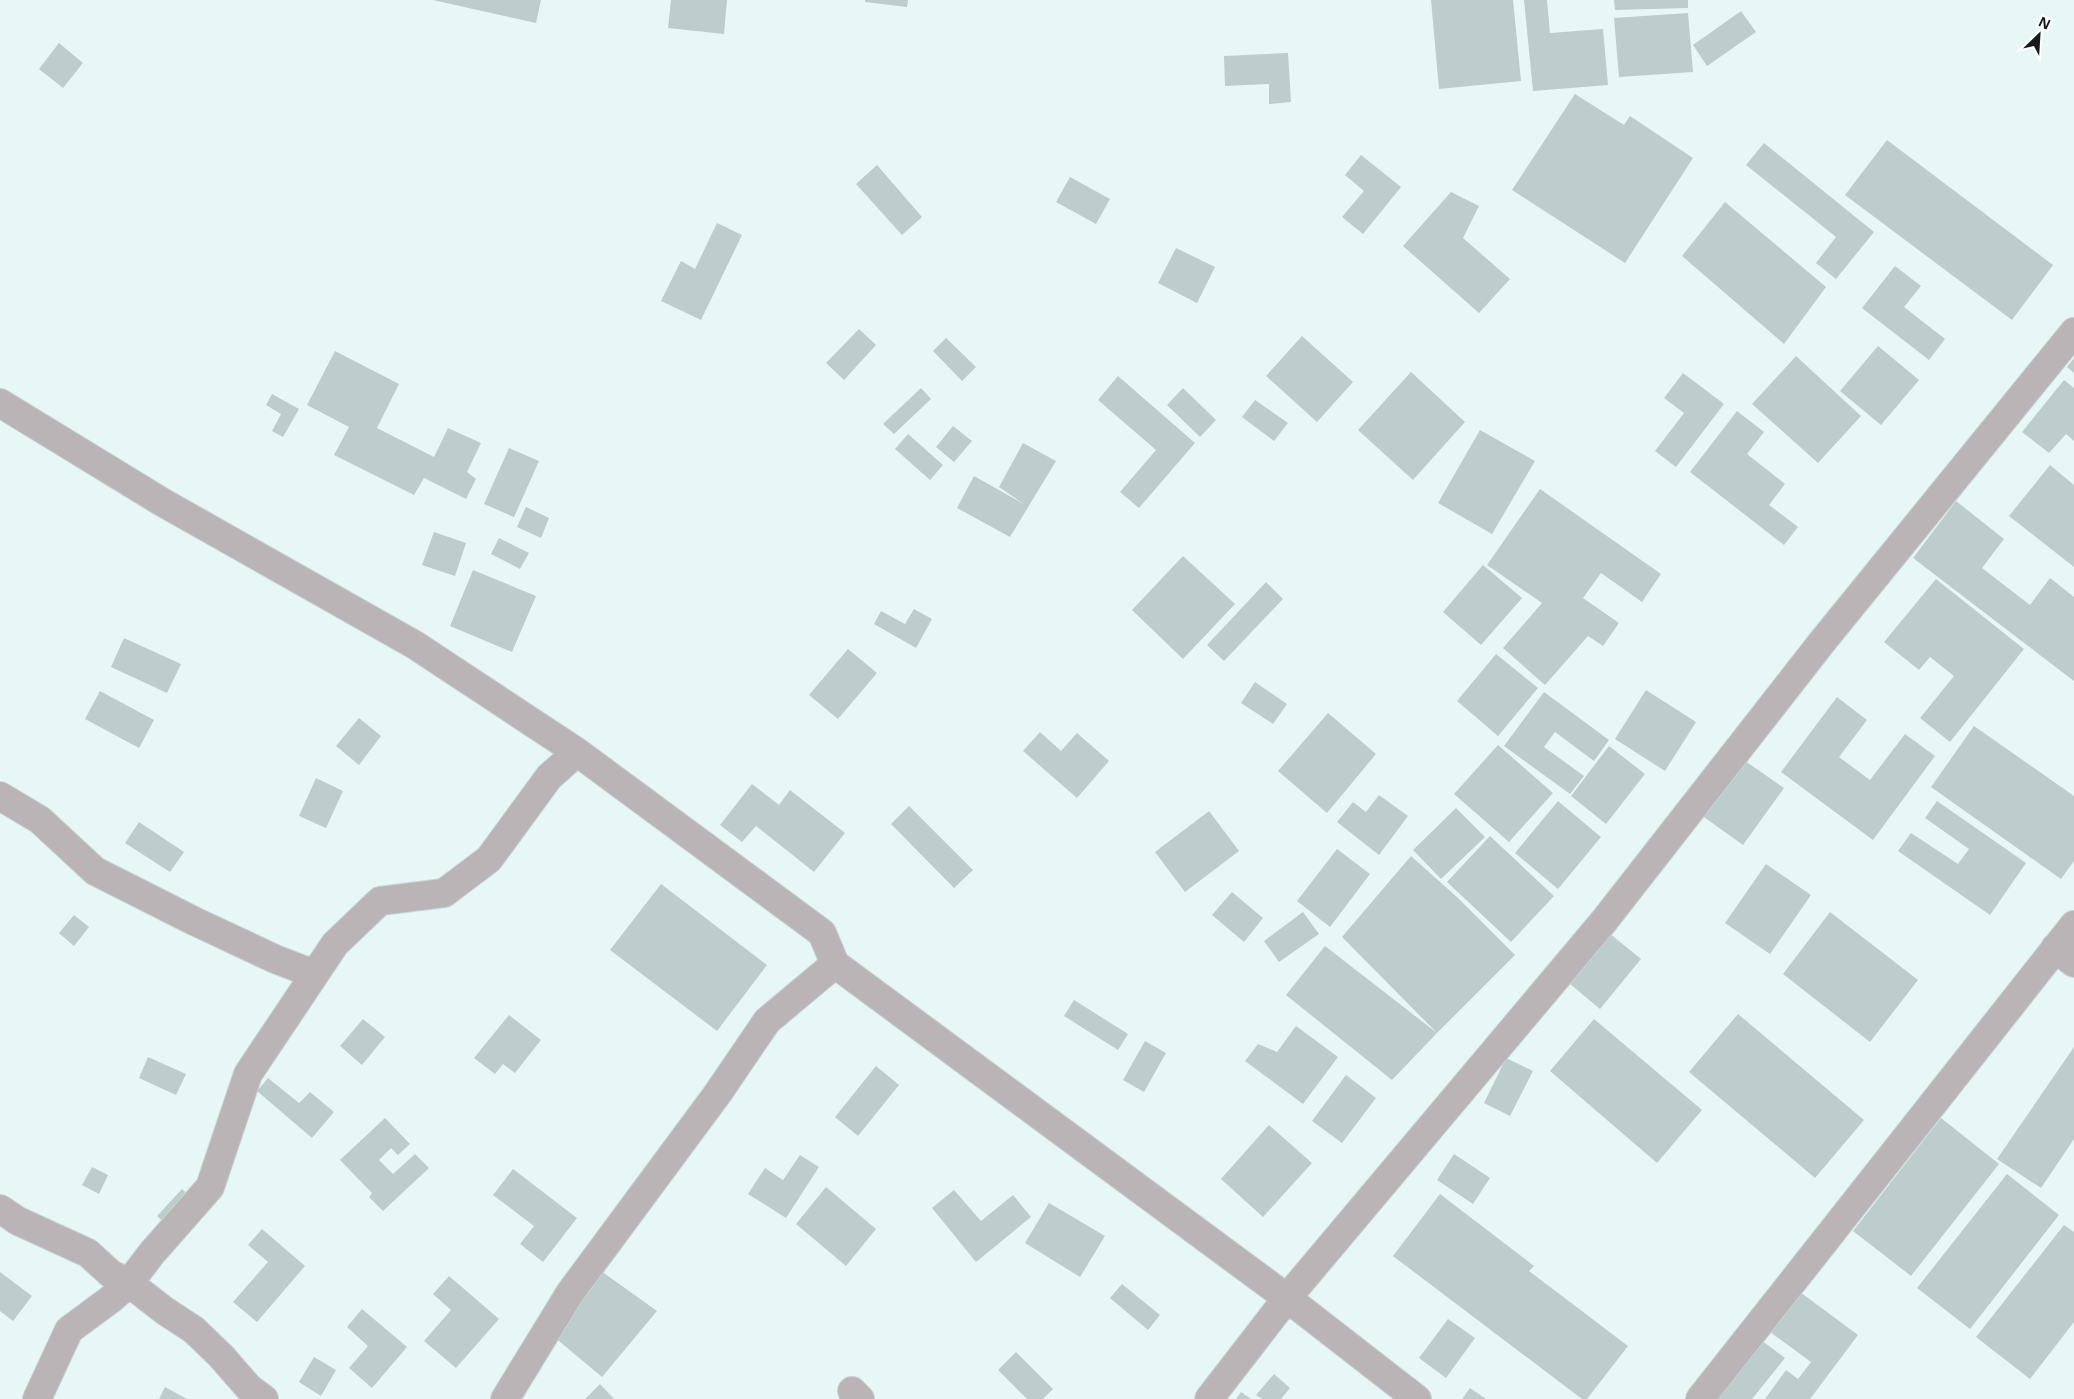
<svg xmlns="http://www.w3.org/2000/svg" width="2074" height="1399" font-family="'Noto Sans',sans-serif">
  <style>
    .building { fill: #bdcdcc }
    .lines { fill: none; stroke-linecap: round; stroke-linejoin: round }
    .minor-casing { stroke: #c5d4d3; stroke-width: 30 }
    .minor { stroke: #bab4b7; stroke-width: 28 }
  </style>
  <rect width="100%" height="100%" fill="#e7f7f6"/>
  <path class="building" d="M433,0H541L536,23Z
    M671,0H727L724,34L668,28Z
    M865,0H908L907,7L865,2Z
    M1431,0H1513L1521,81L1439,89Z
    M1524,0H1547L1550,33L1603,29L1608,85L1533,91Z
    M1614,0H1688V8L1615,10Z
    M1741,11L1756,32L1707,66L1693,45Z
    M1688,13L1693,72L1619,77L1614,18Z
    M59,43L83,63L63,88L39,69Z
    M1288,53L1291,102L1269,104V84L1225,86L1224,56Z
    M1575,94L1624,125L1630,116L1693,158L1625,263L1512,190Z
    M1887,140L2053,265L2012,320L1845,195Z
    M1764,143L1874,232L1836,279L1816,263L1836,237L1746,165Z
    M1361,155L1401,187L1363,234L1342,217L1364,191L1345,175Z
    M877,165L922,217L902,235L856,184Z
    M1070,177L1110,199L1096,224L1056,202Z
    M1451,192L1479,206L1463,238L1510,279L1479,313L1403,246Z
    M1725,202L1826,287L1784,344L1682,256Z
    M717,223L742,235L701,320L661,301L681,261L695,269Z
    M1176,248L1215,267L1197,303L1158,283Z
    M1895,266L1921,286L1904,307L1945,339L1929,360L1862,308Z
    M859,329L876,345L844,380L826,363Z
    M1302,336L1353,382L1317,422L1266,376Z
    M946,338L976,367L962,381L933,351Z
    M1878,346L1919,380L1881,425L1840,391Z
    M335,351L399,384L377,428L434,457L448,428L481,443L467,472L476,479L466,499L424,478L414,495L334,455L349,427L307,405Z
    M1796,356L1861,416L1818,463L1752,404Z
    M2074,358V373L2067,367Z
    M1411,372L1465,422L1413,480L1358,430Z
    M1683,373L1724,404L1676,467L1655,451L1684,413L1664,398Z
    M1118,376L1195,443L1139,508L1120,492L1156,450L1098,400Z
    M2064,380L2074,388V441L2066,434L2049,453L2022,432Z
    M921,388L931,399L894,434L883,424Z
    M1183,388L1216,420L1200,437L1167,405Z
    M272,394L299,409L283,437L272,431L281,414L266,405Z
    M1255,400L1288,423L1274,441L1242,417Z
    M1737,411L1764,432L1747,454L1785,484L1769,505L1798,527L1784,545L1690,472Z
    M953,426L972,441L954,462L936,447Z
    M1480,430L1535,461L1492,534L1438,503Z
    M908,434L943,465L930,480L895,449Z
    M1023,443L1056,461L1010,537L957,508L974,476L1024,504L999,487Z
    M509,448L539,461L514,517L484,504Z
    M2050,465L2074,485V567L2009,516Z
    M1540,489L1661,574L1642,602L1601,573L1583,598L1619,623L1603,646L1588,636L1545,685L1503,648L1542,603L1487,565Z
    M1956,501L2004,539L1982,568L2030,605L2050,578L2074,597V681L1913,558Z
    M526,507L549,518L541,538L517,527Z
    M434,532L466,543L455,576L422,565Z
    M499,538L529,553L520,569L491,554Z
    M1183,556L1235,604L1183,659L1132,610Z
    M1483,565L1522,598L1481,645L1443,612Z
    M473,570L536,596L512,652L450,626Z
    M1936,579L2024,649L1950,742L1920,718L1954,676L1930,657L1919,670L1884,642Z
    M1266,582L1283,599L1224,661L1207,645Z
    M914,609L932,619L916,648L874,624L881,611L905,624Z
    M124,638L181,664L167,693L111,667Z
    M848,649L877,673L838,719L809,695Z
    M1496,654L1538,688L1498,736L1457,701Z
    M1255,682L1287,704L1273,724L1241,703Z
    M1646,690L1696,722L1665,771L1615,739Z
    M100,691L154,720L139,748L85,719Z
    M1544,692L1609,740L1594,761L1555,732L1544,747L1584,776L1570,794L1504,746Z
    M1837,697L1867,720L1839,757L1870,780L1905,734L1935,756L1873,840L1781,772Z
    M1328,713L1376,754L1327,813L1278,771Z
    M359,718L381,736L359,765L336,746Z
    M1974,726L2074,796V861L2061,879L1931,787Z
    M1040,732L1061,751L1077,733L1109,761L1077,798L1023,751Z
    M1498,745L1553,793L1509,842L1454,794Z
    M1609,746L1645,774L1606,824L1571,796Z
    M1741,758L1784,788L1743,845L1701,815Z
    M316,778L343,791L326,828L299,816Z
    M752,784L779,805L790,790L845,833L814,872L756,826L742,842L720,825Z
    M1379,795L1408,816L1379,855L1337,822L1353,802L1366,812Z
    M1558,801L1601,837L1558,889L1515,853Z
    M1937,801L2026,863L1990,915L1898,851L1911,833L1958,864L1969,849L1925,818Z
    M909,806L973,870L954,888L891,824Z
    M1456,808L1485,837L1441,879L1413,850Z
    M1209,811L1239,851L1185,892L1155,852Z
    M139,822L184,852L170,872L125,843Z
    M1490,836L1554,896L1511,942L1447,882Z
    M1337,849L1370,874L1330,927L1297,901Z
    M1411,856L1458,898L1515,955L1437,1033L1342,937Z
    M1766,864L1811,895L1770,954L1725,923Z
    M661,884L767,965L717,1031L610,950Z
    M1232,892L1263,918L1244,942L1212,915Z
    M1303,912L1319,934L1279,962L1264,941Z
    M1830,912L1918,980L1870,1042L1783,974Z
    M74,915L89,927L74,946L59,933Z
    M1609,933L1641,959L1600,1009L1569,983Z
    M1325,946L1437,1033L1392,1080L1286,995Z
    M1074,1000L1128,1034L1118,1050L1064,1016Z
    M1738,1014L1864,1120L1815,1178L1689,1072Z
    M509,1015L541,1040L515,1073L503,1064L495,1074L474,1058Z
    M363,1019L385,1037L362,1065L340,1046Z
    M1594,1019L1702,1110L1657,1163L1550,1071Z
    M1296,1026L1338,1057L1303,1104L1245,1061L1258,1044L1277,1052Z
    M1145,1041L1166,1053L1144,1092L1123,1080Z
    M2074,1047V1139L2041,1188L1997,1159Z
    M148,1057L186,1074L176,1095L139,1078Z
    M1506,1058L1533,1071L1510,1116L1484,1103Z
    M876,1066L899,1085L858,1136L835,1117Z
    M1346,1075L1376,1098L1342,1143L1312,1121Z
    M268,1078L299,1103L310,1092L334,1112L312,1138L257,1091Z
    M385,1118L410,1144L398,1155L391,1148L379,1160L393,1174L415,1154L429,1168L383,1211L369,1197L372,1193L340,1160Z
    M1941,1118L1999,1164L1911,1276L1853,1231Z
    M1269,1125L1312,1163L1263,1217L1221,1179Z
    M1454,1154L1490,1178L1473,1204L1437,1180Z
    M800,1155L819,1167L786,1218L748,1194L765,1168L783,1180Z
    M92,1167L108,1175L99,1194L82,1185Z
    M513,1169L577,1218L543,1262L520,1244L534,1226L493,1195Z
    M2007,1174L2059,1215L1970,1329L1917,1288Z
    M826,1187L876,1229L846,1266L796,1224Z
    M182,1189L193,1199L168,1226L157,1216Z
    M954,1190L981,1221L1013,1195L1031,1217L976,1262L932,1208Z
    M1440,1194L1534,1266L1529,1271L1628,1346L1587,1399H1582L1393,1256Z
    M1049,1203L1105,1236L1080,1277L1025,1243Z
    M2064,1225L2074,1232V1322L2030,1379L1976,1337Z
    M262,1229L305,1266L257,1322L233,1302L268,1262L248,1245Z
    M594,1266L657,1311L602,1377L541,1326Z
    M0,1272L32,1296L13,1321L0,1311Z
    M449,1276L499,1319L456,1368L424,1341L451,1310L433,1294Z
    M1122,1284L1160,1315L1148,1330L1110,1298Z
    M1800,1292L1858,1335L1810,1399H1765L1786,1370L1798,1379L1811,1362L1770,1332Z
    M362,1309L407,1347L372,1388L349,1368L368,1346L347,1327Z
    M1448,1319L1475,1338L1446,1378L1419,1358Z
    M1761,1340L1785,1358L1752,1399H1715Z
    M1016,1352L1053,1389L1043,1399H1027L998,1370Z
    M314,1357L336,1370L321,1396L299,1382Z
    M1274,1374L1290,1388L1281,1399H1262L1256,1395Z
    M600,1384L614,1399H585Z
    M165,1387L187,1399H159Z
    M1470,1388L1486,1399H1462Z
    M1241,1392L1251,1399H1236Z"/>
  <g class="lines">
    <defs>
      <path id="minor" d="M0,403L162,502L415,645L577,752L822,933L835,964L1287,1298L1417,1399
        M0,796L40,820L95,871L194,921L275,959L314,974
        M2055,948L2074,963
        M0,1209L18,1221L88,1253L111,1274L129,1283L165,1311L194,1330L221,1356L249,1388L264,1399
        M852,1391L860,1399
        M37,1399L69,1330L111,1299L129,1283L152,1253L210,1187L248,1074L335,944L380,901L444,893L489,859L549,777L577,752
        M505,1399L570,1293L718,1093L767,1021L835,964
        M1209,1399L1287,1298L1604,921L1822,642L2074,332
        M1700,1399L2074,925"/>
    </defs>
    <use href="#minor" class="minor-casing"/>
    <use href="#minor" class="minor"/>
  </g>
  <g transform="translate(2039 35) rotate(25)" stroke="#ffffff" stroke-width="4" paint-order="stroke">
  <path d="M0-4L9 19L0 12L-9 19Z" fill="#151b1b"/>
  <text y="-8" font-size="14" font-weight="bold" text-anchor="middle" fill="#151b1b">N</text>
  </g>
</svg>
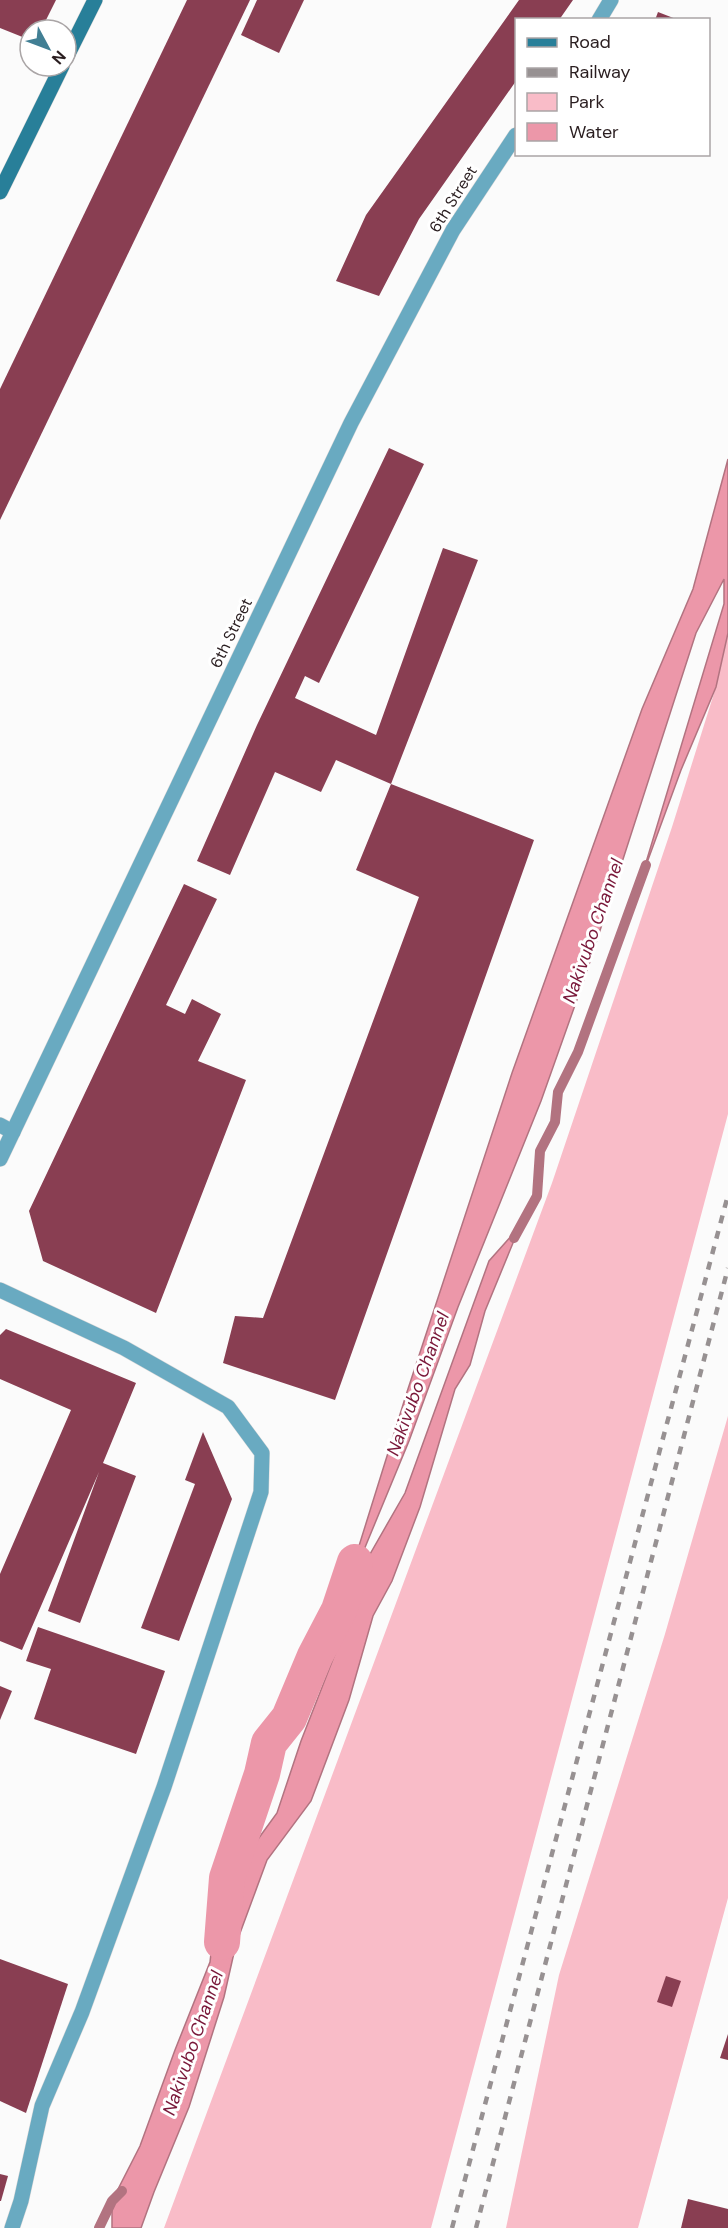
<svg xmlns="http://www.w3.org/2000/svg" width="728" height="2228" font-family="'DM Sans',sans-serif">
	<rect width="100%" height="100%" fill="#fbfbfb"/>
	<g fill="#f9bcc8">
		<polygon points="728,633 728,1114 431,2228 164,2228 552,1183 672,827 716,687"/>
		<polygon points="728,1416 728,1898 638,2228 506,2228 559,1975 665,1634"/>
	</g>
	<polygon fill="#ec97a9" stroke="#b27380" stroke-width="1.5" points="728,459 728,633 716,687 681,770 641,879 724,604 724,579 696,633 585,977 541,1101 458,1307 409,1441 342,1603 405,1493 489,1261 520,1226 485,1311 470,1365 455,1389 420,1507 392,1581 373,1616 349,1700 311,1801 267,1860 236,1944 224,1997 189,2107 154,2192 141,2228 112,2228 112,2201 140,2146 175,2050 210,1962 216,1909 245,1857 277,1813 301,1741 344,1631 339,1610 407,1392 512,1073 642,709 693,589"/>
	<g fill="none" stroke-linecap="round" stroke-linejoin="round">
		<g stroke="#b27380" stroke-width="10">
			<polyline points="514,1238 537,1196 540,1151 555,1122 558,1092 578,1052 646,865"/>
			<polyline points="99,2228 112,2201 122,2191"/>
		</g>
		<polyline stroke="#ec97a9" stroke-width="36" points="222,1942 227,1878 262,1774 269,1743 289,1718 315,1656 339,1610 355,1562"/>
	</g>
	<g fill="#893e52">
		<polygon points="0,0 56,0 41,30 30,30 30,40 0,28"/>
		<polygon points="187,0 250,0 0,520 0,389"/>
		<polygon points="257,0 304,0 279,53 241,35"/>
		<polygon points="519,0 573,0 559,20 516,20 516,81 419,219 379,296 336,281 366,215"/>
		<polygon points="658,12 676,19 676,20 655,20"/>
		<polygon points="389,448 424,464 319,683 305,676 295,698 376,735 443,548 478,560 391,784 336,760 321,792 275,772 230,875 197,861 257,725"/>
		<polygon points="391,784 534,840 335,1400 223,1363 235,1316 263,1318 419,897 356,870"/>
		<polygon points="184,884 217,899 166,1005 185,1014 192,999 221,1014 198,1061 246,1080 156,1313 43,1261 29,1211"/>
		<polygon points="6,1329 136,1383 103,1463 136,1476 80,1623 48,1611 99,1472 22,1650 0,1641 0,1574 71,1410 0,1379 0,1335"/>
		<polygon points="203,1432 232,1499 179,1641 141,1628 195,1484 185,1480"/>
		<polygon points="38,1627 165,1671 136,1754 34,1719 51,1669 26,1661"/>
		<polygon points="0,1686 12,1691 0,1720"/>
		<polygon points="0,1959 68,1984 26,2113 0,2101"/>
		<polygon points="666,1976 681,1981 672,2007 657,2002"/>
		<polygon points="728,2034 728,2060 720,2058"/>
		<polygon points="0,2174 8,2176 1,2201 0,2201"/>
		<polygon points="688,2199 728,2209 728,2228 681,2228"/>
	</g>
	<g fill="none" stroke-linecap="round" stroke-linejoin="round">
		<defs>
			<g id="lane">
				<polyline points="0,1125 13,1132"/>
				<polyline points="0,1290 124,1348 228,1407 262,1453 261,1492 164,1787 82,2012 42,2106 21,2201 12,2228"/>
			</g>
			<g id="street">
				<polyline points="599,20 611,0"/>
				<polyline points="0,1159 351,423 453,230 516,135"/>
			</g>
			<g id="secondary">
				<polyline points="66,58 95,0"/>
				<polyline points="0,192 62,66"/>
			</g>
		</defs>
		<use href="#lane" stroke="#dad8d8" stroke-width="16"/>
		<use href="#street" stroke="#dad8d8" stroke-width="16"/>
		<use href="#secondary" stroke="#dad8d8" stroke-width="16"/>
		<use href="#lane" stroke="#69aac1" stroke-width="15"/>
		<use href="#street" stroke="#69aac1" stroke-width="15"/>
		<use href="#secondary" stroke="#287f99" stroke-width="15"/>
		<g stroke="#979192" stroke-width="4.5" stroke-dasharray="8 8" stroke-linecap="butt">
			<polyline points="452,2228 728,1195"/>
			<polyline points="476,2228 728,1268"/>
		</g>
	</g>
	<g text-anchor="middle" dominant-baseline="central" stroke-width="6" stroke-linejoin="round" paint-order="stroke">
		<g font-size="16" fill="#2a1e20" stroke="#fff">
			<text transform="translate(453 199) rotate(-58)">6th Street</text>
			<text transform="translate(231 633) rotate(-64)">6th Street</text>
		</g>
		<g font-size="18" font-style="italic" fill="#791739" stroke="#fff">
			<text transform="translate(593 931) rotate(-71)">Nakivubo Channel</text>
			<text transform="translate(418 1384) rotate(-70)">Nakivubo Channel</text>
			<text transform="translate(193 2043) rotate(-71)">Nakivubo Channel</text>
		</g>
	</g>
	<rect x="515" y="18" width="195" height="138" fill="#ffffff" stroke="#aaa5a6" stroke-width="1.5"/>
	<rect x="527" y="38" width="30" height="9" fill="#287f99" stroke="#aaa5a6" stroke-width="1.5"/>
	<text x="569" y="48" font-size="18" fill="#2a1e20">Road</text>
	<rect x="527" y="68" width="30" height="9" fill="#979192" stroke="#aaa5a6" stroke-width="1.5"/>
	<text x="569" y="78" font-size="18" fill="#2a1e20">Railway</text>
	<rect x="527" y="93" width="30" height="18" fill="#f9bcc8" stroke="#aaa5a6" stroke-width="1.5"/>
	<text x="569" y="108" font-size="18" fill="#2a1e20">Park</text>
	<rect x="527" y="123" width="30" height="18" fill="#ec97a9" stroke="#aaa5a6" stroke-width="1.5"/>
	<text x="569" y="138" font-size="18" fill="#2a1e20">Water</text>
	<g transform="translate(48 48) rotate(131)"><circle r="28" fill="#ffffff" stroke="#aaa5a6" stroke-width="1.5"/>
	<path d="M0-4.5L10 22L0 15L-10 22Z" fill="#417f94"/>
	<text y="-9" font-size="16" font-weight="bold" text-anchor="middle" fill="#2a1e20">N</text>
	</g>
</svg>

^^^^^^^^

DIRECTIONS: Check every line of the records above for the string "anchor". Copy those that hold it.

TASK SOLUTION:
  <text y="-8" font-size="14" font-weight="bold" text-anchor="middle" fill="#151b1b">N</text>
	<g text-anchor="middle" dominant-baseline="central" stroke-width="6" stroke-linejoin="round" paint-order="stroke">
	<text y="-9" font-size="16" font-weight="bold" text-anchor="middle" fill="#2a1e20">N</text>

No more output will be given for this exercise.